Saved entries:
··········

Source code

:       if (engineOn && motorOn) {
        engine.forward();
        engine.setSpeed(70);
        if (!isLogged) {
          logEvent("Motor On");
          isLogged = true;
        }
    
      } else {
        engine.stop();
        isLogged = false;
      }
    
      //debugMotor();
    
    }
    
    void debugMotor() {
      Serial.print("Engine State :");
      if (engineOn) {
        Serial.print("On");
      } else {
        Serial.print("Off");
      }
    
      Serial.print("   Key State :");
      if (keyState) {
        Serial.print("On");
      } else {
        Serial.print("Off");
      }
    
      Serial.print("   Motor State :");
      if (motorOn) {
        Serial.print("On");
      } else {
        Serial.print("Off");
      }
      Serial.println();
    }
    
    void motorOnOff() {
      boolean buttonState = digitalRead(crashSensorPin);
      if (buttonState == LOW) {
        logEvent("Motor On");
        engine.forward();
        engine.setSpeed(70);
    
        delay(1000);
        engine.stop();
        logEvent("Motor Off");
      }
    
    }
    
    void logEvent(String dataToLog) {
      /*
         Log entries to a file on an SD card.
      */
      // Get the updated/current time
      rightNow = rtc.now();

··········

Every line of the entries that includes "void" must be copied into the answer.

    void debugMotor() {
    void motorOnOff() {
    void logEvent(String dataToLog) {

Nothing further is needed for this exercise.